Os arremessadores dos Cleveland Guardians, Emmanuel Clase e Luis L. Ortiz, foram indiciados no domingo por acusações federais relacionadas a um esquema de apostas. As alegações envolvem a manipulação de resultados de arremessos para apostas em velocidade e chamadas de bola-strike. Ambos os jogadores enfrentam até 65 anos de prisão se condenados.

No domingo, o Departamento de Justiça dos EUA indiciou Emmanuel Clase e Luis L. Ortiz, arremessadores dos Cleveland Guardians, por acusações de conspiração de fraude eletrônica, conspiração de fraude eletrônica de serviços honestos, conspiração para influenciar concursos esportivos por suborno e conspiração de lavagem de dinheiro. Os arremessadores, já suspensos e sob investigação da MLB, são acusados de manipular resultados de arremessos em múltiplas ocasiões para beneficiar apostadores, recebendo pagamentos em troca. As apostas focaram na velocidade de arremessos específicos ou se um arremesso seria chamado de bola ou strike.

Clase, um arremessador de relevo chave, estava previsto para ganhar US$ 4,9 milhões nesta temporada, US$ 6,4 milhões na próxima e tinha opções de US$ 20 milhões para 2027 e 2028. Ele supostamente recebeu propinas de cerca de US$ 5.000 por incidente.
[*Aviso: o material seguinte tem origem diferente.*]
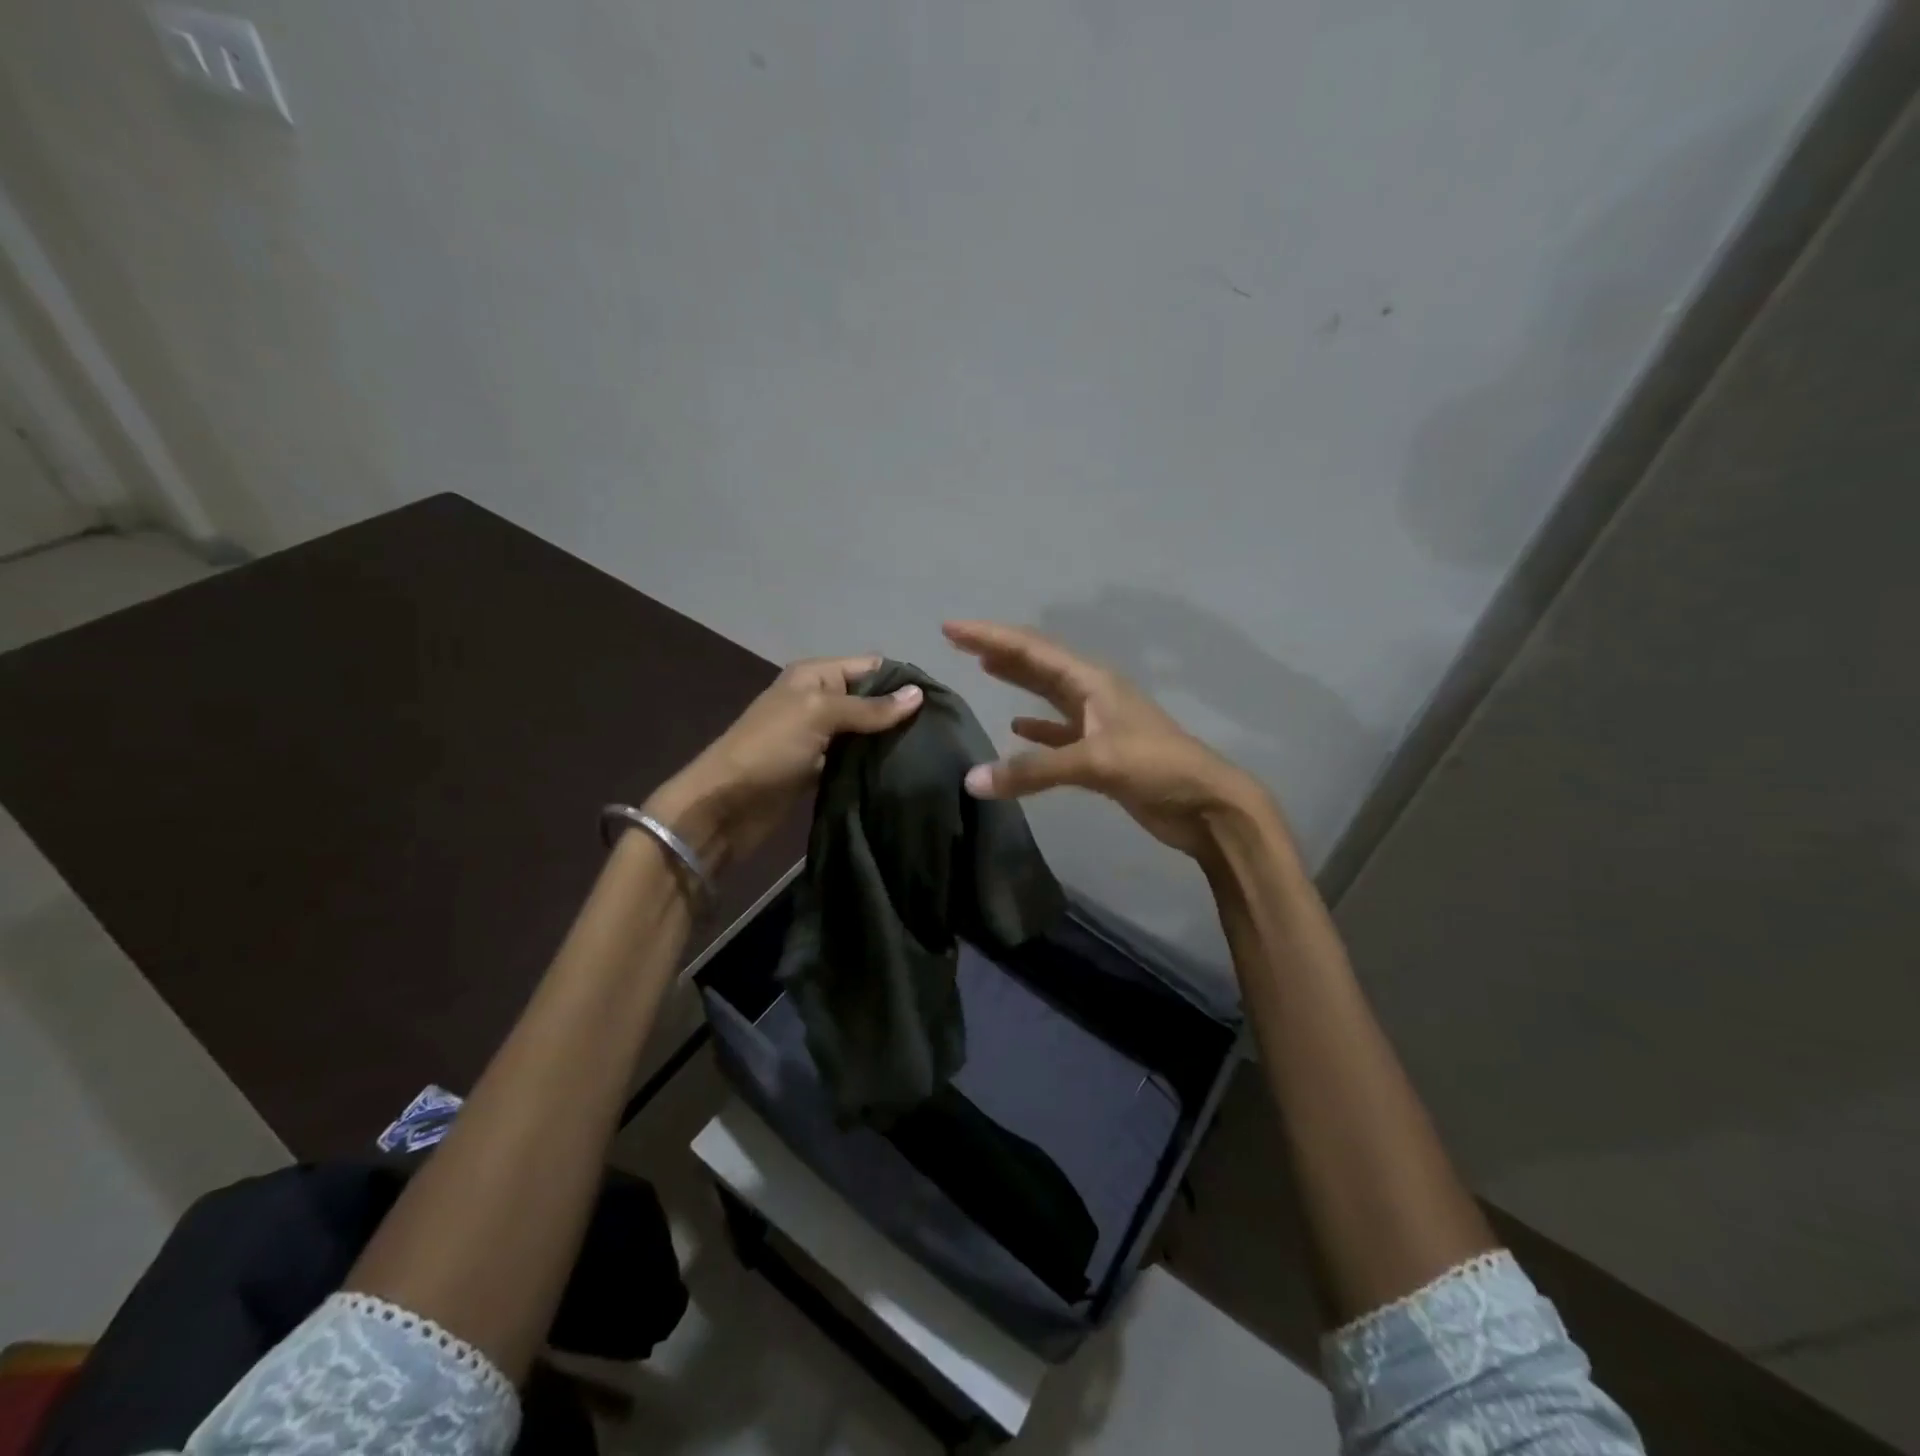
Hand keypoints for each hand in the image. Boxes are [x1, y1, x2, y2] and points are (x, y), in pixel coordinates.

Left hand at [646, 655, 921, 872]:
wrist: (723, 806)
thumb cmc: (769, 749)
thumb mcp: (818, 715)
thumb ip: (869, 707)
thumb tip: (918, 694)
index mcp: (816, 676)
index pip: (871, 666)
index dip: (903, 679)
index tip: (943, 701)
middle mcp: (819, 701)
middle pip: (871, 700)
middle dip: (902, 713)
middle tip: (944, 732)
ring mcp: (819, 737)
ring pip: (865, 732)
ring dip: (891, 741)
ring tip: (933, 752)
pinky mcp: (819, 769)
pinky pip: (855, 759)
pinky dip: (875, 764)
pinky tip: (905, 771)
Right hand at [944, 620, 1275, 864]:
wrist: (1207, 805)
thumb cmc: (1156, 769)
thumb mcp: (1095, 762)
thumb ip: (1033, 770)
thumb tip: (973, 781)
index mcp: (1092, 681)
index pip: (1031, 649)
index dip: (990, 637)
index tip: (950, 629)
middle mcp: (1093, 693)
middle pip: (1038, 663)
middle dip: (999, 651)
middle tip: (959, 642)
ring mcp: (1098, 722)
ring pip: (1048, 693)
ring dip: (1018, 680)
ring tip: (984, 669)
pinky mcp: (1101, 752)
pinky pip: (1059, 731)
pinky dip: (1036, 728)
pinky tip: (1016, 728)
A MLB baniu ou suspendeu quatro jogadores no ano passado por apostas ilegais, mas nenhum envolveu jogar jogos combinados. Este caso deve servir como dissuasor, com as carreiras dos arremessadores provavelmente acabadas e potenciais sentenças de prisão longas.

O vice-presidente sênior de operações de negócios da MLB, Casey Brett, enfatizou a vigilância em uma entrevista à CBS Sports em 2023: "[Livros de esportes] são obrigados a nos ajudar com investigações e nos notificar se sentirem que algum tipo de informação suspeita está acontecendo... Eu não acho que haja qualquer quantidade de investimento que seja demais para proteger."

O escândalo levanta questões sobre as parcerias de apostas da MLB. Soluções propostas incluem usar o caso como dissuasor, manter monitoramento rigoroso com livros de esportes, eliminar apostas em arremessos individuais, remover todas as apostas de proposição ou cortar laços com entidades de apostas—embora o último seja considerado improvável devido aos benefícios financeiros e à ausência de impactos generalizados nos jogos.